Борис Николаевич Тарасов

Это, по мнению славянофилов, усиливало разрыв между самобытной жизнью и заимствованным просвещением, увеличивало существовавшее отделение высших слоев общества от народа, приводило к забвению духовной сущности родной земли и ее истории. Редкая семья, замечает Хомяков, располагает какими-то знаниями о своем прапрадеде, думая, что «он был чем-то вроде дикаря в глазах своих образованных правнуков». Собственные же традиции, нравственные уроки и исторические противоречия забывались настолько, что их приходилось потом открывать, как Колумбу Америку. Именно так воспринималась, как известно, карамзинская «История государства Российского».

Именно такую работу осуществляли и. славянофнлы, с которых, по словам Герцена, начинается «перелом русской мысли». В сороковые годы стала особенно осознаваться переходность времени. В спорах славянофилов и западников с небывалой доселе теоретической резкостью ставились вопросы выбора дальнейшего пути «старой» России, глубоко охваченной «новыми» стихиями европейских начал. «Мы (со славянофилами) разно поняли вопрос о современности, — замечал Герцен, — мы разного ждем, желаем… Им нужно былое, предание, прошедшее — нам хочется оторвать от него Россию».

И Хомяков и Киреевский призывали не к оживлению старины как таковой, в которой они видели свои отрицательные стороны и противоречия, а к сохранению корней и духа, сдерживавших напор дурного и оставлявших все доброе в тяжелейших испытаниях России, а также способных, по их представлению, обнять своего полнотою и придать цельность лучшим достижениям европейского просвещения. Речь шла именно о полноте нравственного закона (а не ущербности его исторического выражения), который следует принять за высокую норму человеческого развития.

9

С размышлениями Хомякова и Киреевского, затрагивавшими нервные узлы «одной мысли», Петр Яковлевич знакомился не только в московских салонах, но и в своей басманной «Фиваиде», где оба наверняка были частыми гостями. Алексей Степанович Хомяков, один из самых принципиальных его идейных противников, сделался и одним из самых близких его приятелей.
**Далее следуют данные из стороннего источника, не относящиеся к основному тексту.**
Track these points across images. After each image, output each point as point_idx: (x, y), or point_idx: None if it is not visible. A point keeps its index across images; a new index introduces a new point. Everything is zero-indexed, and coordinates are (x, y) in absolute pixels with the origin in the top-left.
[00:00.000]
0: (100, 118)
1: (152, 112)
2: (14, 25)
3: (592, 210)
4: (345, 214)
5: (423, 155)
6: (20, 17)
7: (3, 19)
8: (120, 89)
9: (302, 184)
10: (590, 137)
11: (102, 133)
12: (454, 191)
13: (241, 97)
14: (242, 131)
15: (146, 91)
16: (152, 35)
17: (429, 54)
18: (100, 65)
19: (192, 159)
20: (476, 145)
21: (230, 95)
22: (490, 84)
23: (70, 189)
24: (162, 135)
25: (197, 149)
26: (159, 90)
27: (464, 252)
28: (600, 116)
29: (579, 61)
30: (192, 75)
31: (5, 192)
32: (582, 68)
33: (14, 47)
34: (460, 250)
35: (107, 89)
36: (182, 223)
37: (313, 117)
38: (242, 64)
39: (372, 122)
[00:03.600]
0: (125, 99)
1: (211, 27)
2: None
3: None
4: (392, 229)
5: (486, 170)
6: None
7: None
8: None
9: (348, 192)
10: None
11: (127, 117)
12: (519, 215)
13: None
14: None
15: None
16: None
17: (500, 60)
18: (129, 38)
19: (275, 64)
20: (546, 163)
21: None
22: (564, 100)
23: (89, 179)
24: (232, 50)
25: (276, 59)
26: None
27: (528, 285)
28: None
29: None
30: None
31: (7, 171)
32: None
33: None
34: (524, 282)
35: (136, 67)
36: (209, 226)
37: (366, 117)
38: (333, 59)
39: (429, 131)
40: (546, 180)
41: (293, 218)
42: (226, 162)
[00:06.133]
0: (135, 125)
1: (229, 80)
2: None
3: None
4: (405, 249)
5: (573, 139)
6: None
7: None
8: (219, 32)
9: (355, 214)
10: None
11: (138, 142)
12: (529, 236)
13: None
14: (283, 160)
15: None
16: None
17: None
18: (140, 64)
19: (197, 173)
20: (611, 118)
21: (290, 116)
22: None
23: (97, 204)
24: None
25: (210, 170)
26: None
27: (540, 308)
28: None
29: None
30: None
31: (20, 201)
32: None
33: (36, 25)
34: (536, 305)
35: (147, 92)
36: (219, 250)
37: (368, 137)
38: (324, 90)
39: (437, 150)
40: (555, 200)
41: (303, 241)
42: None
Многие современники отмечали цельность мировоззрения Хомякова с самых юных лет, отсутствие сомнений и философских исканий. Вместе с тем идейная страстность и полемический талант заставляют Алексея Степановича вмешиваться во все спорные вопросы современности. Герцен называл его «бретером диалектики», который, подобно средневековым рыцарям, стерегущим храм богородицы, «спал вооруженным».

И обширные познания, и любовь к беседам, и склонность к спорам не могли, помимо личных симпатий, не сближать Алексея Степановича и Петра Яковлевича, хотя соглашаться друг с другом им приходилось не так уж часто. «Я очень рад, — писал однажды Хомяков больному Чаадаеву, — что вам лучше, и надеюсь на хорошую погоду, что она вас совершенно поправит, ибо имею твердое намерение с вами долго и долго вести дружеские споры, которые нисколько не мешают еще более дружескому согласию». Об этих дружеских спорах в атмосфере дружеского согласия не раз рассказывали современники, упоминая о постоянно сидящих «рядышком», выделяющихся в обществе москвичах. Сразу же после смерти Чаадаева Вяземский писал Шевыреву: «Москва без него и без Хомяковской бороды как без двух родинок, которые придавали особое выражение лицу ее».